Xianglong Kong, Hui Li, Qi Hu, Yusheng Yan, Wenfang Tang, Yuling Tang and Zheyu Hu
Background: Idiopathic pulmonary fibrosis (IPF) is an incurable, progressive, and fatal interstitial lung disease with the characteristics of lung tissue damage and an enhancement in extracellular matrix (ECM). Alveolar epithelial cells (AMs) are major target cells that can directly promote to occurring of pulmonary fibrosis by acquisition of a mesenchymal phenotype through epithelial- mesenchymal transition (EMT). Neferine, a component of Chinese herbs, has been thought to be involved in anti-fibrotic activity in experimental lung fibrosis. However, its mechanism is not clear. In this study, we explore the regulation of neferine in TGF-β-induced EMT in lung fibrosis model and illustrate its mechanism of action.
Methods: The alveolar epithelial cell line A549 was stimulated with TGF-β1 with or without Neferine pretreatment in advance. Morphologic variations and expression of EMT-related markers, including E-cadherin, β-catenina-SMA and Vimentin were detected. Expressions of Smad2, p- Smad 2, Smad3 and p-Smad3 were measured.

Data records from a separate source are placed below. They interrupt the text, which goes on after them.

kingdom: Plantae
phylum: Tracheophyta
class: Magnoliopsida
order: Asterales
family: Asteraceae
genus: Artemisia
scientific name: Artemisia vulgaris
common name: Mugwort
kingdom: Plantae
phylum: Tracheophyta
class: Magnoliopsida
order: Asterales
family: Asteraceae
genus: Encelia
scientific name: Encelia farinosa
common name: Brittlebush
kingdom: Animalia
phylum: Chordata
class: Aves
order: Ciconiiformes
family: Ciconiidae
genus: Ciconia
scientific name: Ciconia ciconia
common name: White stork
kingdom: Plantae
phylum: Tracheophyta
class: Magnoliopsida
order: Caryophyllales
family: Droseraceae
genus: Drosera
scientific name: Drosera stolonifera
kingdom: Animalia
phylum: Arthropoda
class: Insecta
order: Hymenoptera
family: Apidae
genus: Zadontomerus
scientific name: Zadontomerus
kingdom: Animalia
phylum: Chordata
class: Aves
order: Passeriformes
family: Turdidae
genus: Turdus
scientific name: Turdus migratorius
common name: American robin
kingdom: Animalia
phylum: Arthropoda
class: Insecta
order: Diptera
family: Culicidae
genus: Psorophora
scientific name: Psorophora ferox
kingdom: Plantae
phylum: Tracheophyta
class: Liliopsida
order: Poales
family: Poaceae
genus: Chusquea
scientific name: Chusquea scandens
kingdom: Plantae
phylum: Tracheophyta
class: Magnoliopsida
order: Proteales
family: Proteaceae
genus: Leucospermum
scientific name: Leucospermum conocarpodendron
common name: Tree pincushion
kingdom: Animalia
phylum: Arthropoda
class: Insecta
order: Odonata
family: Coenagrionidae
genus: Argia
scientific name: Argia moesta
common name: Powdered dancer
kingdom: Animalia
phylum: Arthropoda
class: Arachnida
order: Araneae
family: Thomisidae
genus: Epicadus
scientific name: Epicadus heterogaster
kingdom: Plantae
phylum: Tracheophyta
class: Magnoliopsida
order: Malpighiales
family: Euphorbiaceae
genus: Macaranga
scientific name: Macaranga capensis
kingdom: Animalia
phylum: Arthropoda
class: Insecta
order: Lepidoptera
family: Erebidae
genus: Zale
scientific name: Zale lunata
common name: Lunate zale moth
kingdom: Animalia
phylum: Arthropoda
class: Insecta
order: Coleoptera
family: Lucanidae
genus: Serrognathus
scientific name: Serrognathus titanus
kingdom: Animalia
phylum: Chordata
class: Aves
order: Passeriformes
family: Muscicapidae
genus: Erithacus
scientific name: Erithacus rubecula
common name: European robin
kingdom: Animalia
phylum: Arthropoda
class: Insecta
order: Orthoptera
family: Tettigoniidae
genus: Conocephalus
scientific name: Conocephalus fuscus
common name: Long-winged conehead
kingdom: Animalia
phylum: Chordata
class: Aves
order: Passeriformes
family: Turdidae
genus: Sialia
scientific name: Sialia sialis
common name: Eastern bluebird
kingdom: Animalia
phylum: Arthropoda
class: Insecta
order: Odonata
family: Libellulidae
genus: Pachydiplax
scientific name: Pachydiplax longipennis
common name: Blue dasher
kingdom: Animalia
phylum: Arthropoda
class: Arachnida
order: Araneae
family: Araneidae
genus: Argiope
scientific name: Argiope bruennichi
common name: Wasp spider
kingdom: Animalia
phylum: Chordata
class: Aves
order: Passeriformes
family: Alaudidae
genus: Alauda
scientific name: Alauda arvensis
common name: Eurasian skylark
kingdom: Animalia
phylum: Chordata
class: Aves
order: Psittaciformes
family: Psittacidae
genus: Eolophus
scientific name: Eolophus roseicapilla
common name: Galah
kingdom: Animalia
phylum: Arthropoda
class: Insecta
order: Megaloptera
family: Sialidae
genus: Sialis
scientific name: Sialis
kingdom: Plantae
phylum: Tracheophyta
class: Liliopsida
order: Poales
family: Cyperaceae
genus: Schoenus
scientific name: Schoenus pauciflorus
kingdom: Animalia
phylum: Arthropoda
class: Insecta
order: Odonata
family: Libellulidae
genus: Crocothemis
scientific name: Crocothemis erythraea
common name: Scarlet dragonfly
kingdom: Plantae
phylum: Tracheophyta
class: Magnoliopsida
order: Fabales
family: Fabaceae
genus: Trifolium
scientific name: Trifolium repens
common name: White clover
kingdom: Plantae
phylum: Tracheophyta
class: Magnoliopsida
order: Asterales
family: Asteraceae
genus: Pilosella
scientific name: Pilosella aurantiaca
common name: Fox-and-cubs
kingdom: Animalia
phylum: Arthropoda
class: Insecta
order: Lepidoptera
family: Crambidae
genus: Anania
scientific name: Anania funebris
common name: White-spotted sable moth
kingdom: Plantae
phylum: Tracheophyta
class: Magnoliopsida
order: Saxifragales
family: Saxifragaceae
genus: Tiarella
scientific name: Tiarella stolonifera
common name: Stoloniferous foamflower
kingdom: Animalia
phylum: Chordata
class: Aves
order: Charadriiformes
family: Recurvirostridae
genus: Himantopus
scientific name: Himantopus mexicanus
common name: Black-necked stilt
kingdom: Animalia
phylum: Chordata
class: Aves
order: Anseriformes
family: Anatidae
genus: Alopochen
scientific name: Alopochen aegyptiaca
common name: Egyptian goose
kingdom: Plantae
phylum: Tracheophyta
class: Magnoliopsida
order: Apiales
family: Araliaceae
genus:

Results: TGF-β1–treated A549 cells were transformed into the mesenchymal morphology with less E-cadherin, β-catenin and more a-SMA, Vimentin expression. The addition of Neferine inhibited the TGF-β1–induced change of the mesenchymal phenotype. Furthermore, Neferine inhibited the TGF-β1–induced increase in the expression of p- Smad2 and p-Smad3.
Conclusions: Our study illustrate that Neferine inhibits TGF-β1–induced EMT in lung fibrosis model via TGF-β signaling pathway.